The video walks through all the possible assignments of \(A\), \(B\), and \(C\) assuming a concentration parameter of 0.1. It then updates all the probabilities for \(\alpha\) values of 1.5, and finally 50.0. Notice that as the concentration parameter increases, the probability of more clustered assignments (i.e., fewer categories) decreases, while the probability of less clustered assignments (i.e., more categories) increases. This is the opposite of what you might expect, given it’s called the “concentration” parameter!
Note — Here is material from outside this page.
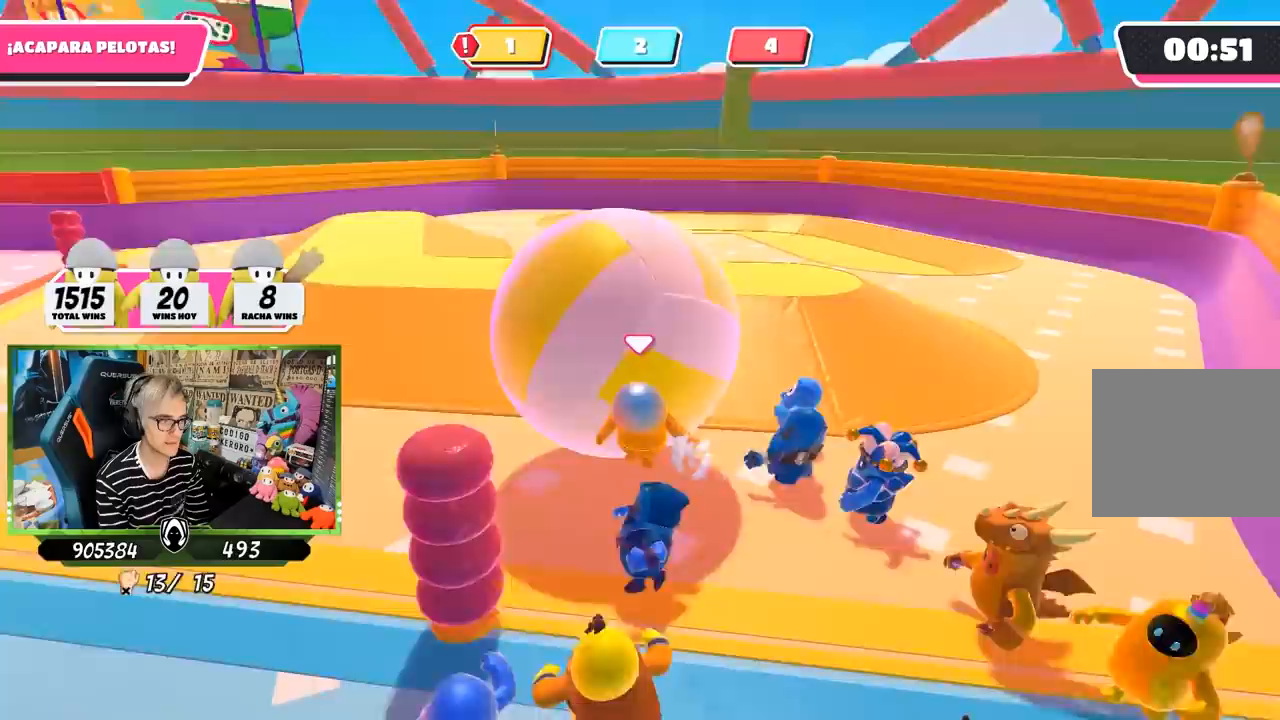
{"buttons": [], "left_stick": "up-left", "right_stick": "center", "events": [[17, "SQUARE", "down"], [83, "SQUARE", "up"], [250, "right_stick", "left"], [383, "left_stick", "up-left"], [483, "right_stick", "center"]]}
But, if you remember that the concentration parameter is in the numerator for the probability of assigning an element to a new category, you can intuit that as \(\alpha\) increases, you’ll tend to get more categories.
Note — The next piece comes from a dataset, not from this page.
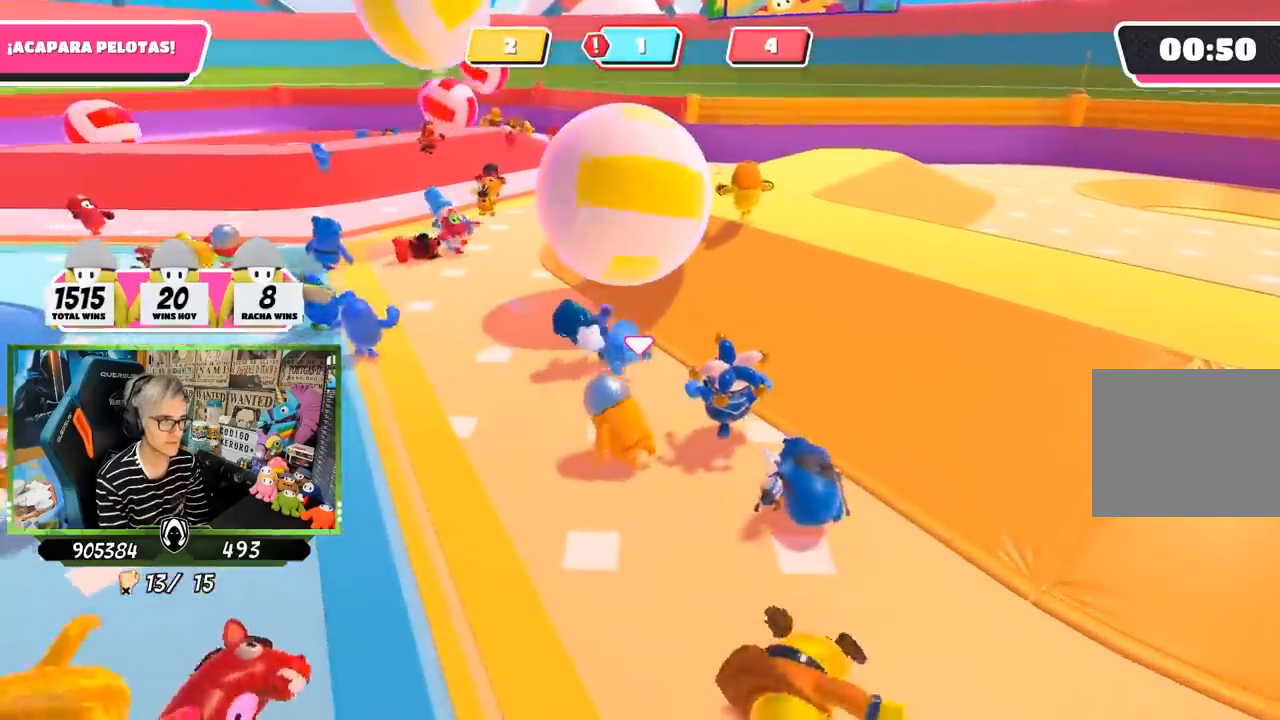
{"buttons": [], "left_stick": "up-left", "right_stick": "center", "events": []}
To gain a better feel for how the Dirichlet process works, and how the concentration parameter controls it, check out the larger, interactive example here:
The example shows the probability tree for 4 elements, and allows you to tinker with the concentration parameter and observe the effect on partition probabilities. By studying the animation and interactive demo, you might notice that the elements, despite not being independent, are exchangeable (i.e., the probability of the assignment does not depend on the identity of the elements).
Above, we’ve ignored the bit about the Dirichlet process called the base distribution. However, that is not too complicated either. To incorporate the base distribution, all we need to do is think of the “categories” above as a particular random value drawn from a distribution. I.e., all the random variables in a category share the same value, and the values are distributed according to our chosen base distribution.
Why is this useful? Well, let’s say we are trying to model the rate of mutation for thousands of genes across the genome. The most general model assigns each gene its own independent mutation-rate parameter. The simplest model assumes all the genes share the same mutation rate. We might suspect that reality is somewhere in between these extremes, but a priori we have no information about how many free mutation-rate parameters there should be, or how the genes should be assigned to the rates. The Dirichlet process gives us a mathematically convenient and flexible way to assign prior probabilities to all possible models (i.e., all possible assignments of genes to rate parameters). Also, when coupled with a Gibbs sampler, the Dirichlet process provides a computationally efficient way of sampling from the posterior distribution over all these possible models. Thus, we can make inferences about gene evolution while integrating out uncertainty about how rates of mutation are distributed across the genes. Cool!